## YOUR TASKS:
- a) Print the portion of the passage on conflict-free replicated data types that runs from "Although replicas may" up to and including "CRDT data types.", with no alterations.
- b) Update the records from their beginning up to and including the line with "scientific name: Polytrichum", changing "phylum" to "division" everywhere it occurs and leaving all else unchanged. Return only those lines, and omit the pictures.

## DOCUMENT SECTION:
——

In distributed computing, a conflict-free replicated data type (CRDT) is a data structure that is replicated across multiple computers in a network, with the following features:
 The application can update any replica independently, concurrently and without coordinating with other replicas.
 An algorithm (itself part of the data type) automatically resolves any inconsistencies that might occur.
 Although replicas may have different state at any particular point in time, they are guaranteed to eventually converge.

The CRDT concept was formally defined in 2011 by Marc Shapiro, Nuno Preguiça, Carlos Baquero and Marek Zawirski.  Development was initially motivated by collaborative text editing and mobile computing. CRDTs have also been used in online chat systems, online gambling, and in the SoundCloud audio distribution platform. The NoSQL distributed databases Redis, Riak and Cosmos DB have CRDT data types.

Background 

Concurrent updates to multiple replicas of the same data, without coordination between the computers hosting the replicas, can result in  inconsistencies between the replicas, which in the general case may not be resolvable. Restoring consistency and data integrity when there are conflicts between updates may require some or all of the updates to be entirely or partially dropped.

Accordingly, much of distributed computing focuses on the problem of how to prevent concurrent updates to replicated data. But another possible approach is optimistic replication, where all concurrent updates are allowed to go through, with inconsistencies possibly created, and the results are merged or "resolved" later. In this approach, consistency between the replicas is eventually re-established via "merges" of differing replicas.  While optimistic replication might not work in the general case, there is a significant and practically useful class of data structures, CRDTs, where it does work — where it is always possible to merge or resolve concurrent updates on different replicas of the data structure without conflicts.  This makes CRDTs ideal for optimistic replication.

As an example, a one-way Boolean event flag is a trivial CRDT: one bit, with a value of true or false. True means some particular event has occurred at least once.  False means the event has not occurred.  Once set to true, the flag cannot be set back to false (an event having occurred cannot un-occur).  The resolution method is "true wins": when merging a replica where the flag is true (that replica has observed the event), and another one where the flag is false (that replica hasn't observed the event), the resolved result is true — the event has been observed.

——

## INFORMATION PROVIDED:
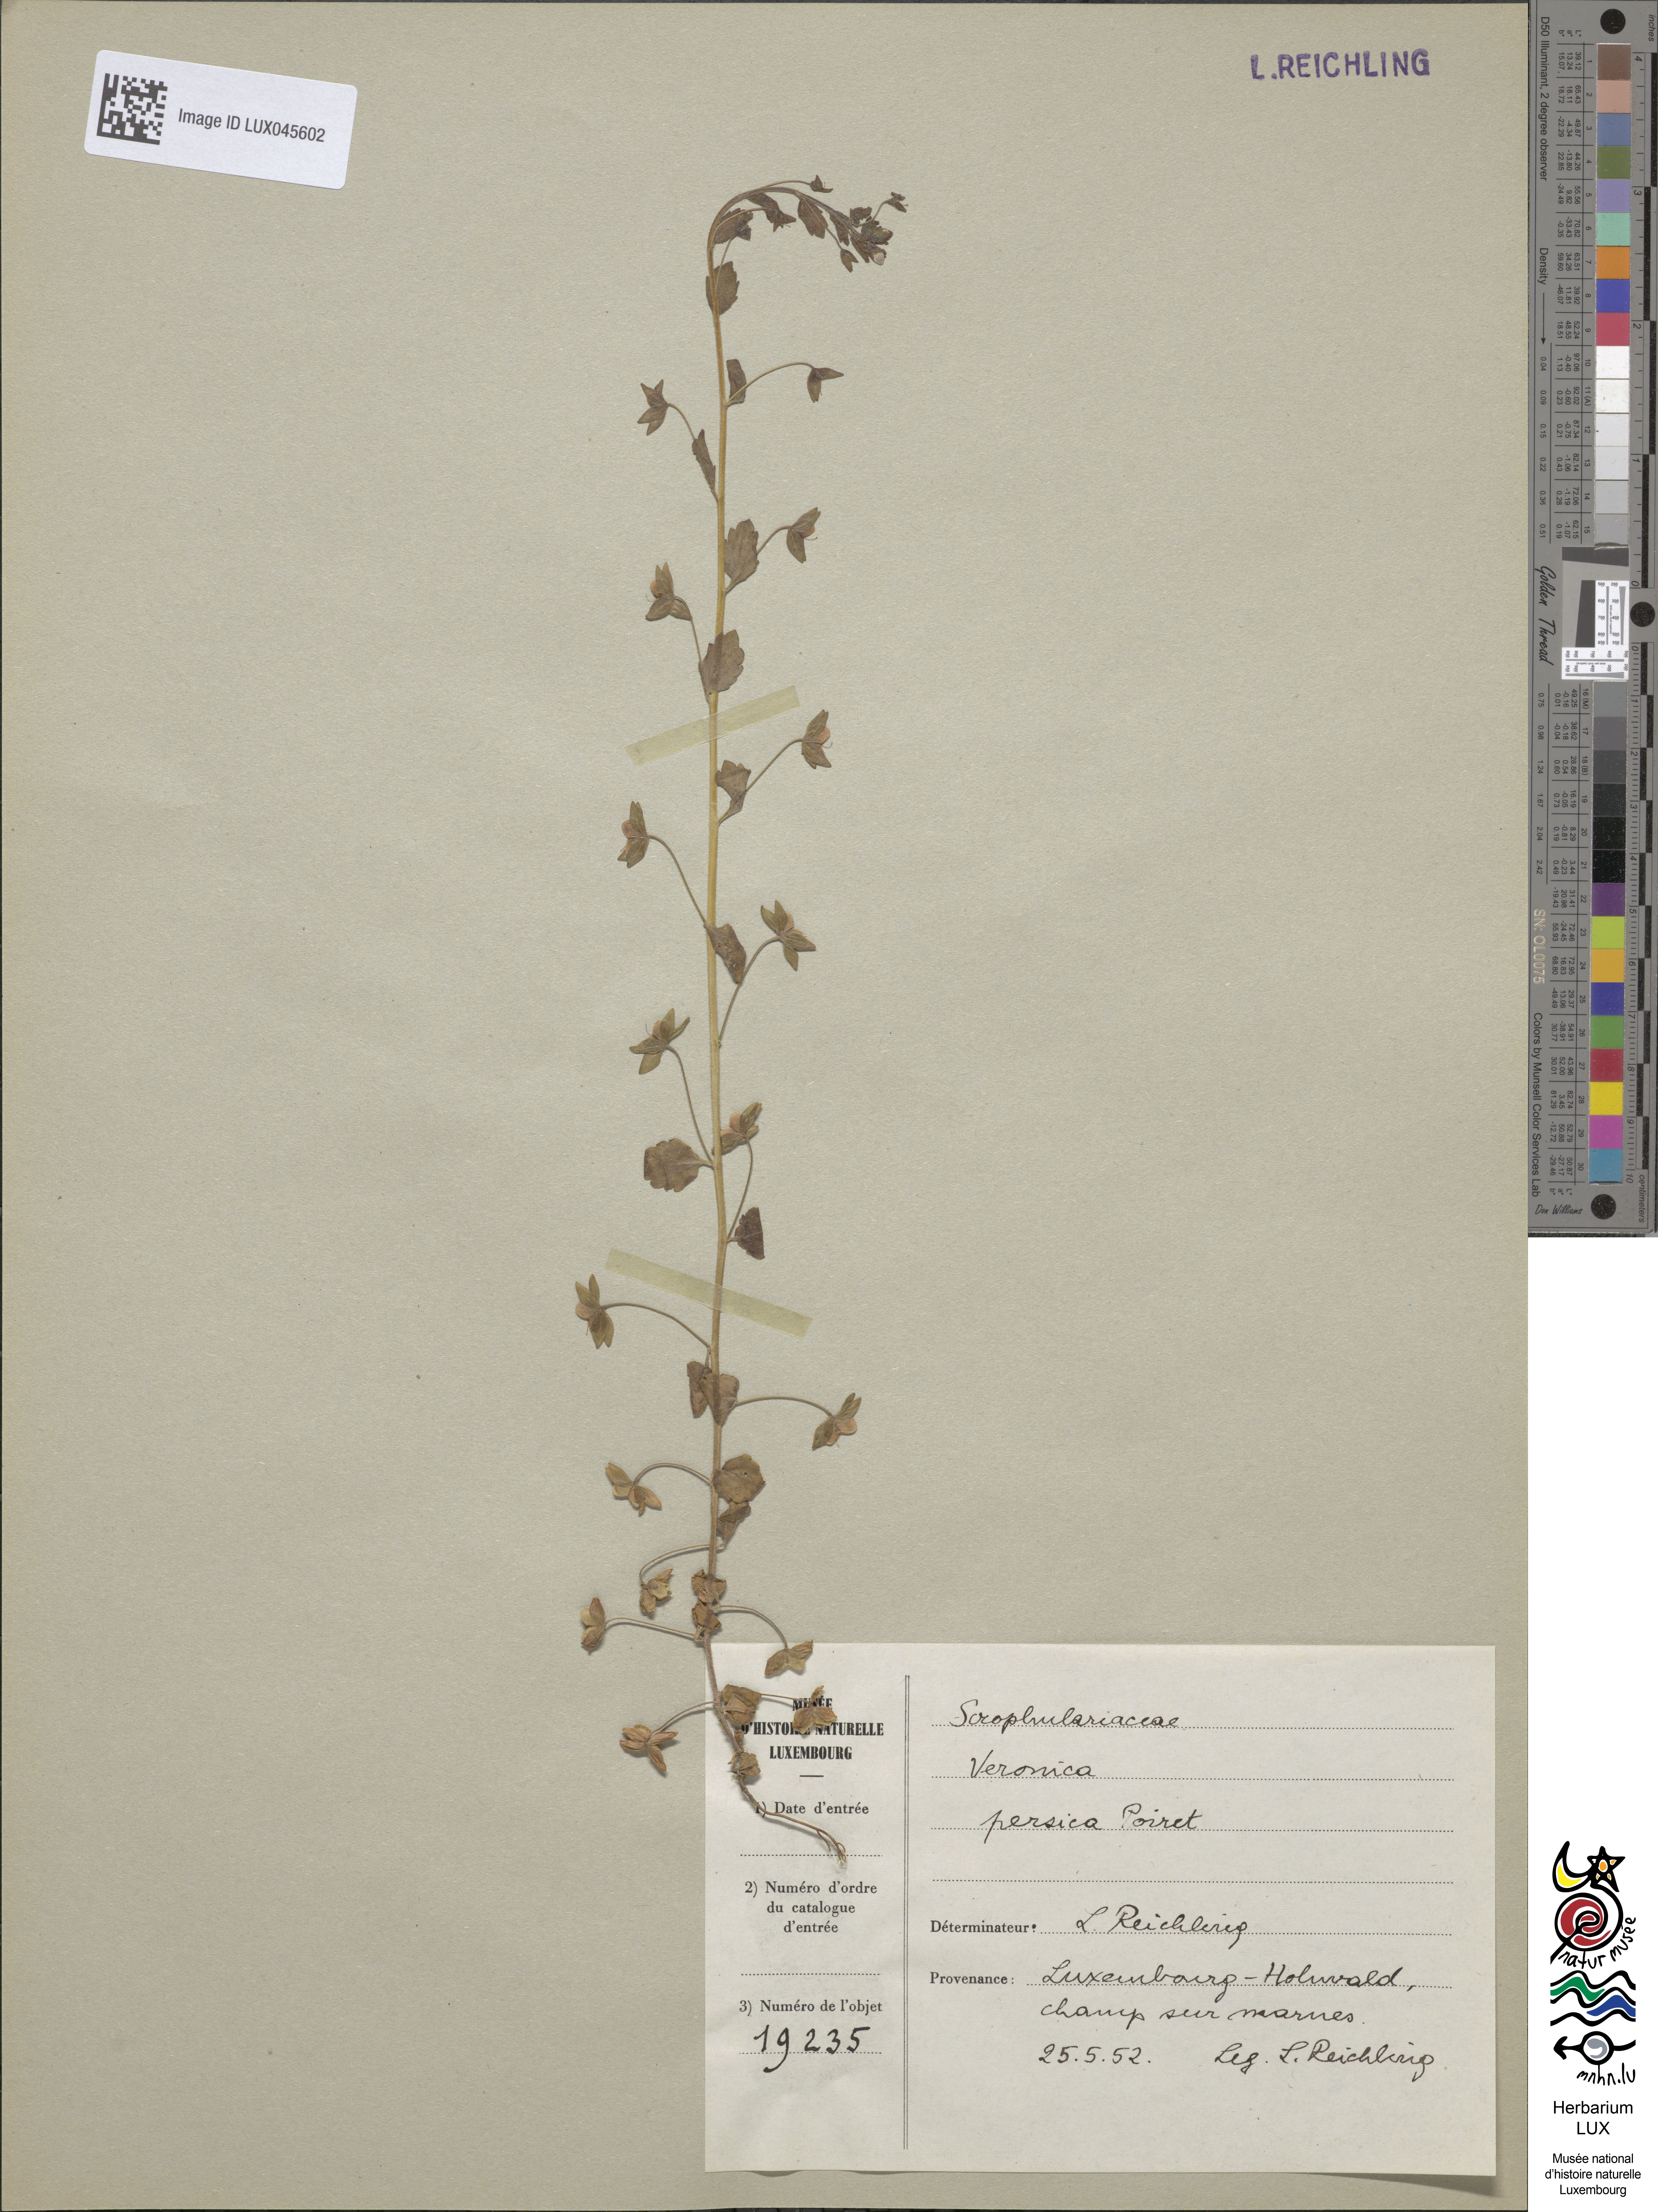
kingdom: Plantae
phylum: Tracheophyta
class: Magnoliopsida
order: Lamiales
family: Plantaginaceae
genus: Veronica
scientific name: Veronica persica
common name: Common field-speedwell
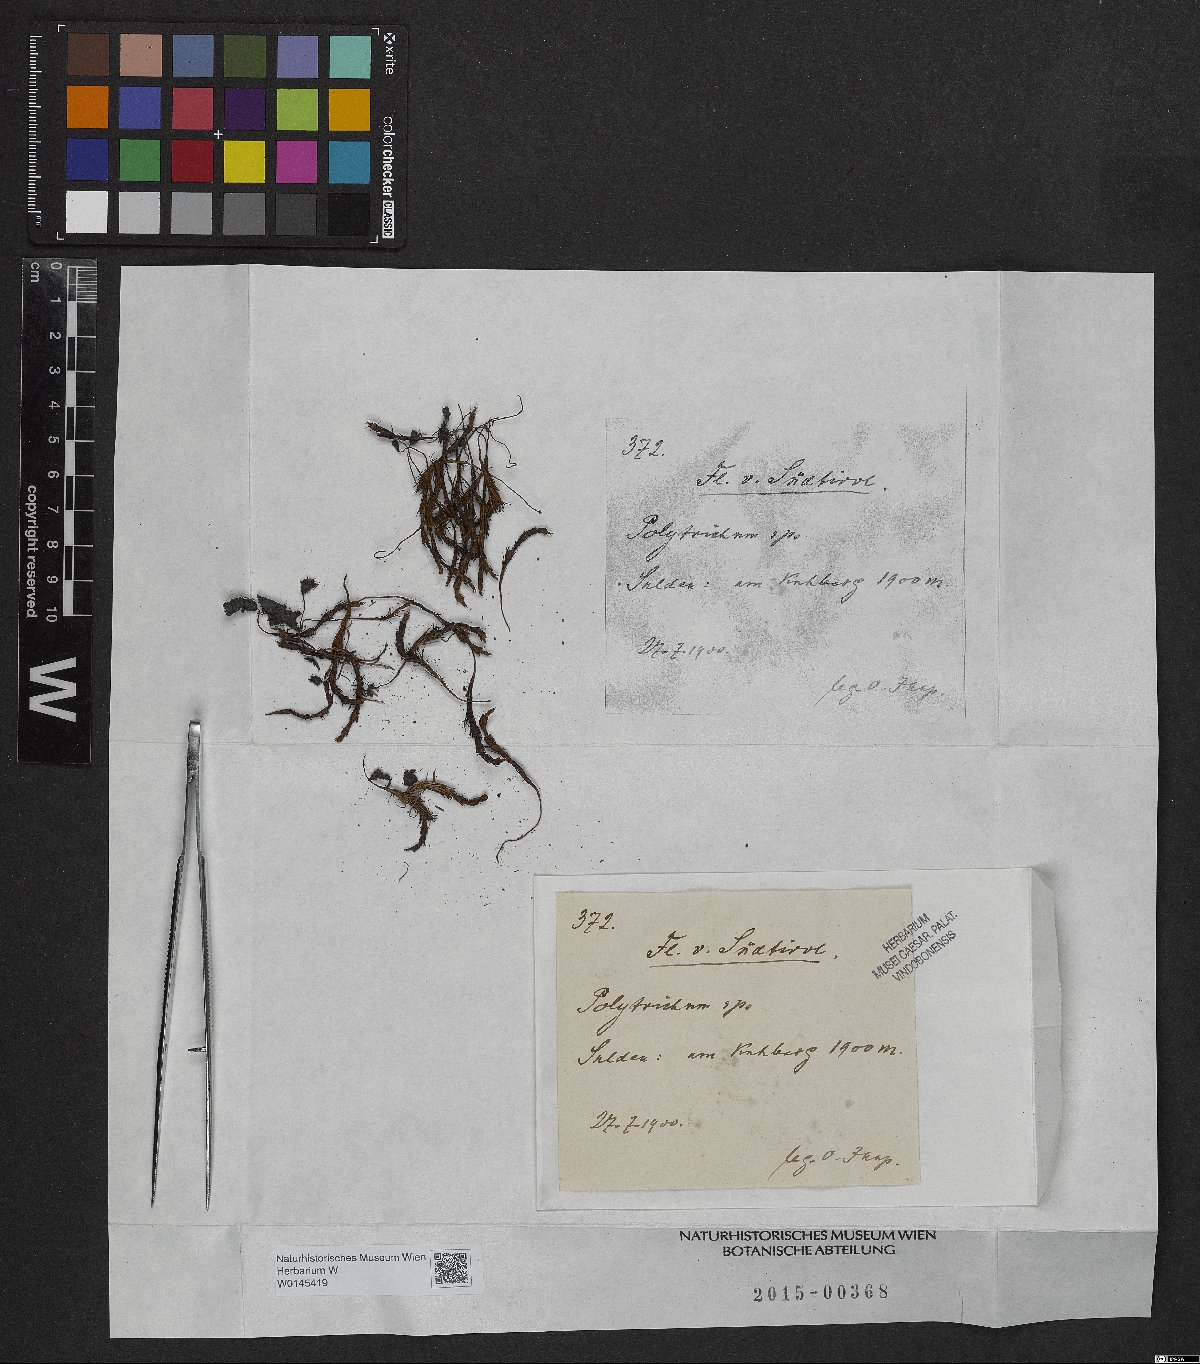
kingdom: Plantae
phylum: Bryophyta
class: Polytrichopsida
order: Polytrichales
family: Polytrichaceae
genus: Polytrichum
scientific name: Polytrichum
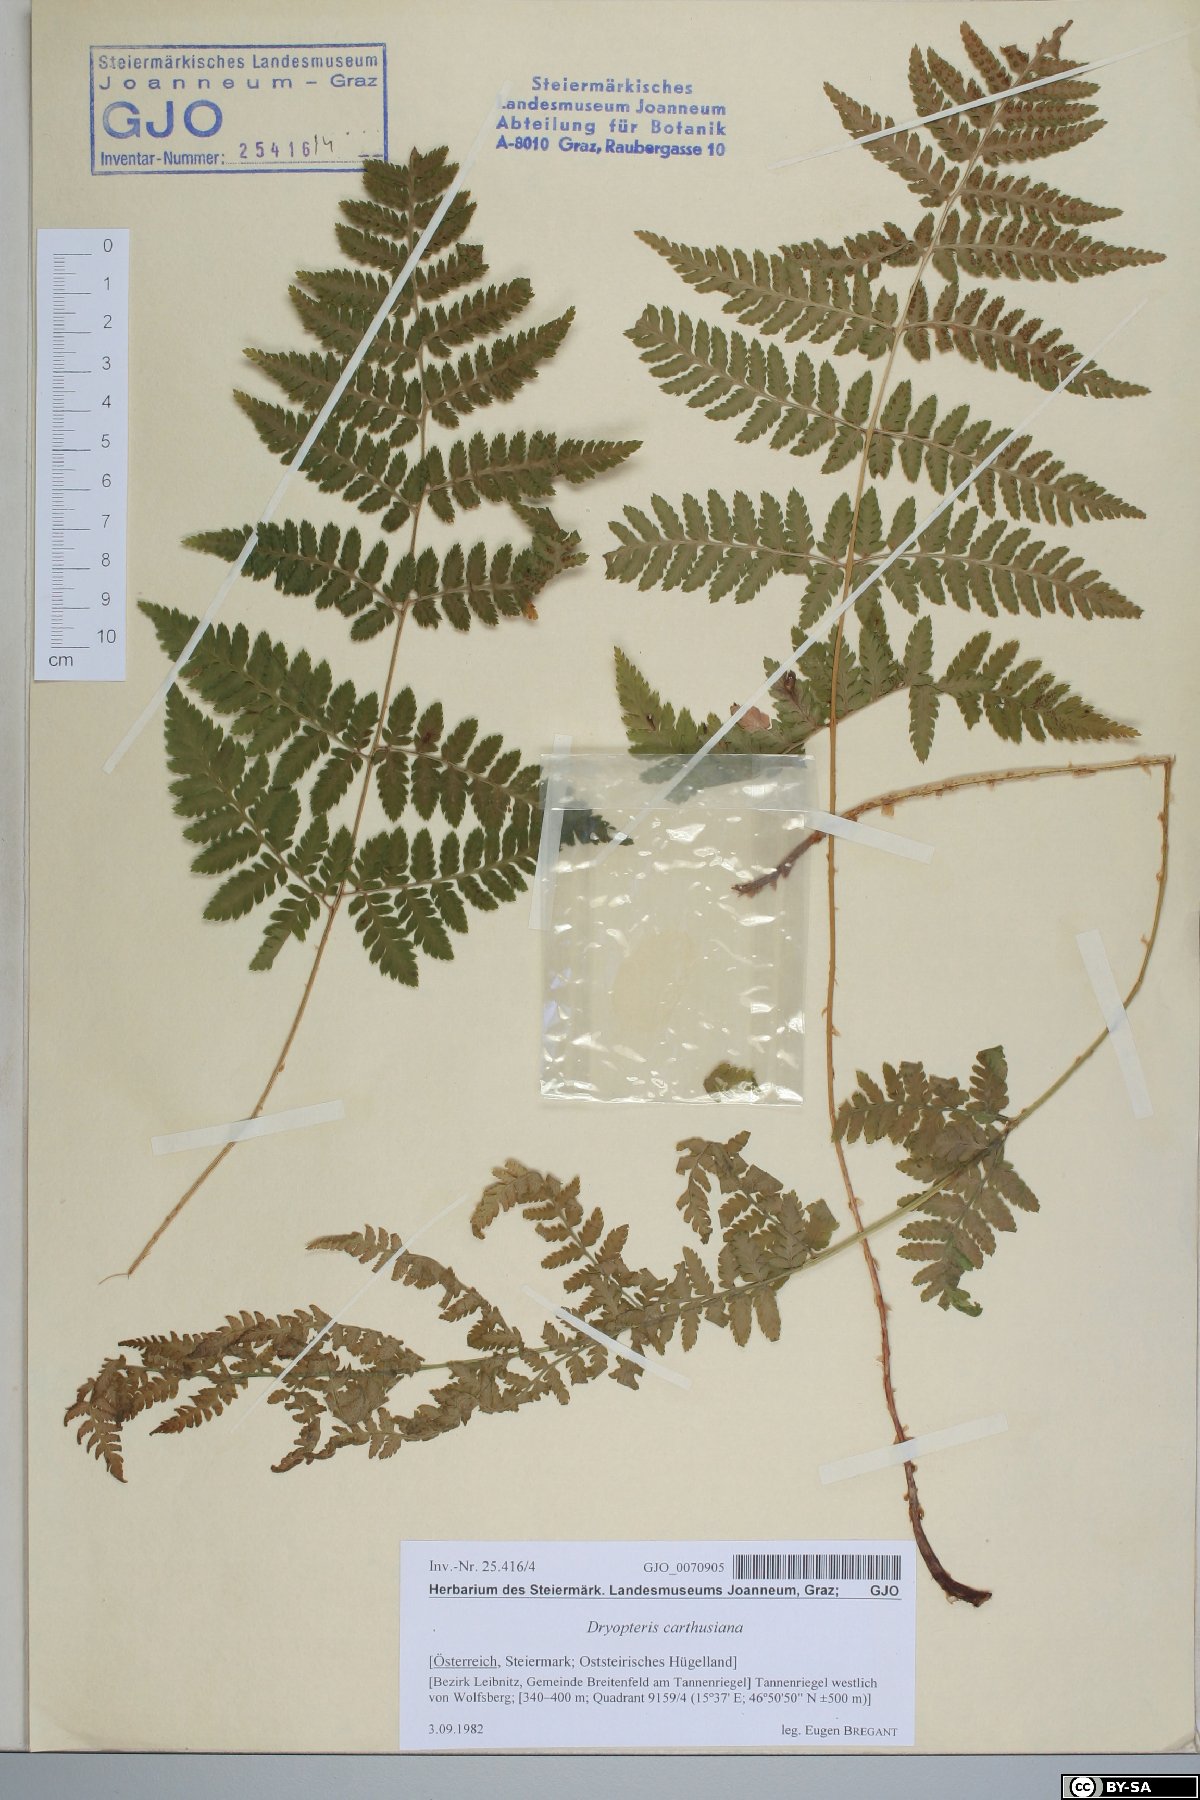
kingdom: Plantae
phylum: Tracheophyta
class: Polypodiopsida
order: Polypodiales
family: Dryopteridaceae
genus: Dryopteris
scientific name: Dryopteris carthusiana
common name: Narrow buckler-fern
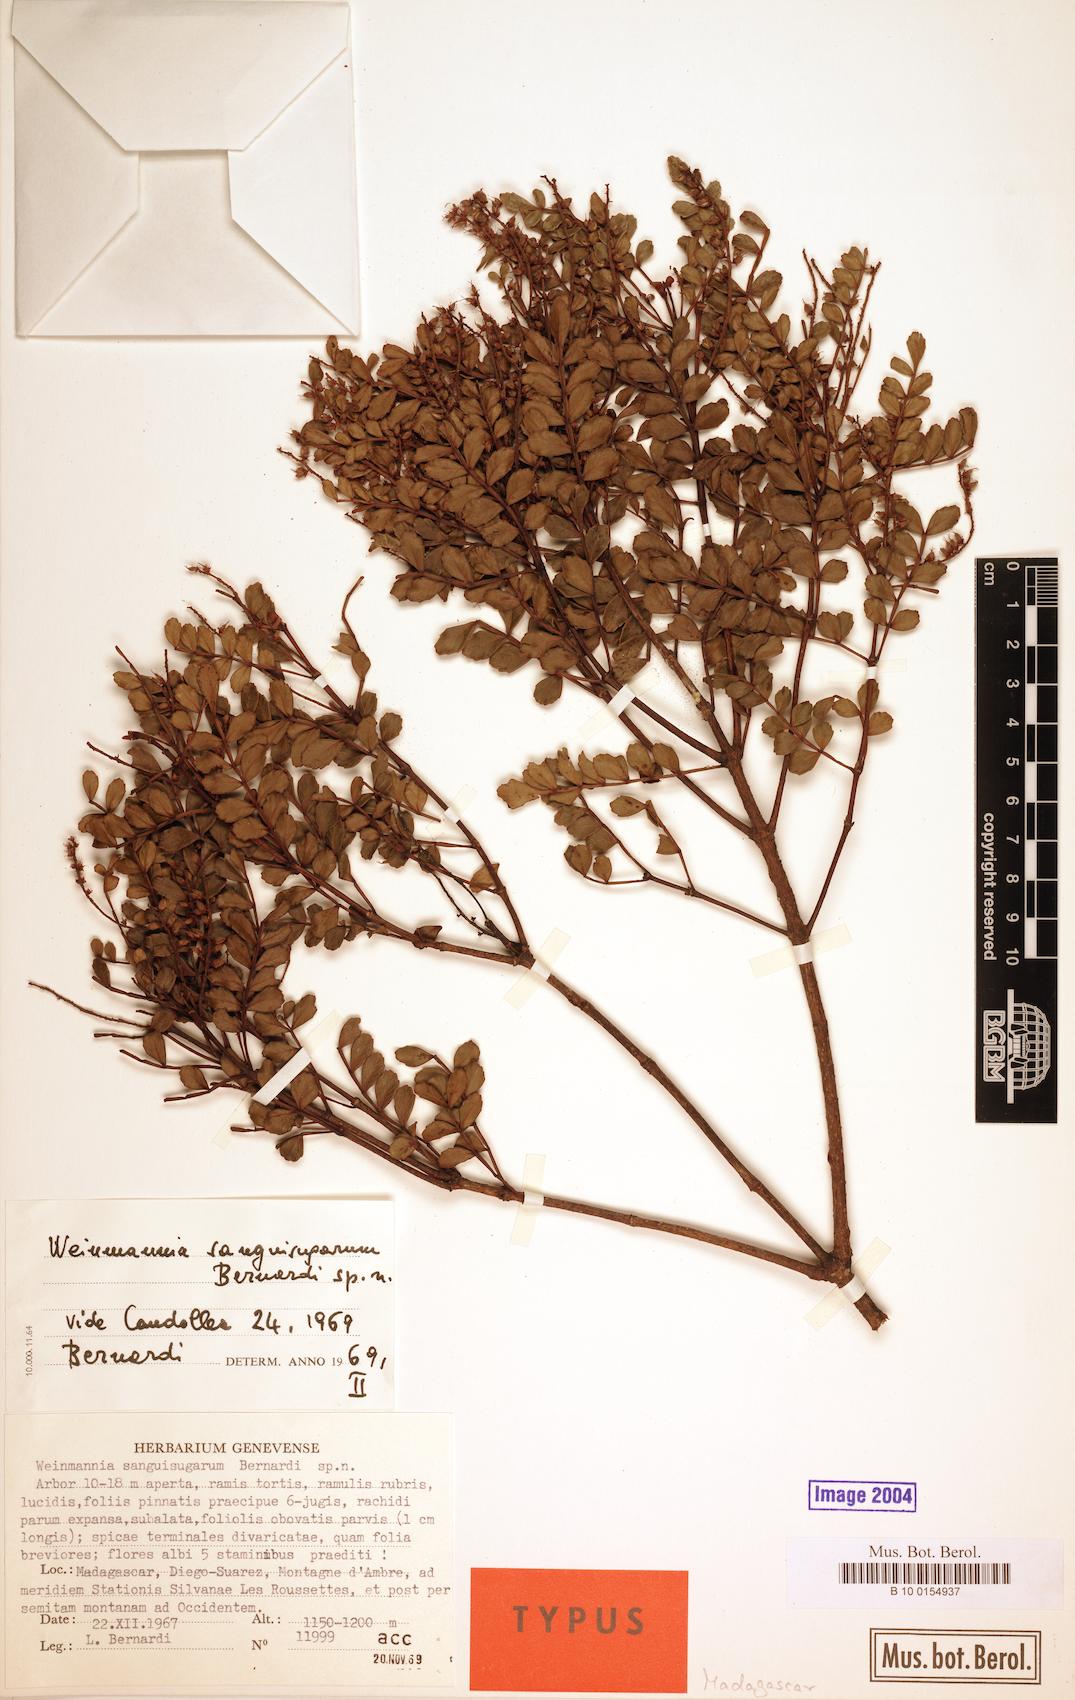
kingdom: Plantae
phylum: Tracheophyta
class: Magnoliopsida
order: Oxalidales
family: Cunoniaceae
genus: Pterophylla
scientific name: Pterophylla sanguisugarum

——

## COMPLETE ANSWERS:
- a)
Although replicas may have different state at any particular point in time, they are guaranteed to eventually converge.

The CRDT concept was formally defined in 2011 by Marc Shapiro, Nuno Preguiça, Carlos Baquero and Marek Zawirski.  Development was initially motivated by collaborative text editing and mobile computing. CRDTs have also been used in online chat systems, online gambling, and in the SoundCloud audio distribution platform. The NoSQL distributed databases Redis, Riak and Cosmos DB have CRDT data types.

- b)
kingdom: Plantae
division: Tracheophyta
class: Magnoliopsida
order: Lamiales
family: Plantaginaceae
genus: Veronica
scientific name: Veronica persica
common name: Common field-speedwell
kingdom: Plantae
division: Bryophyta
class: Polytrichopsida
order: Polytrichales
family: Polytrichaceae
genus: Polytrichum
scientific name: Polytrichum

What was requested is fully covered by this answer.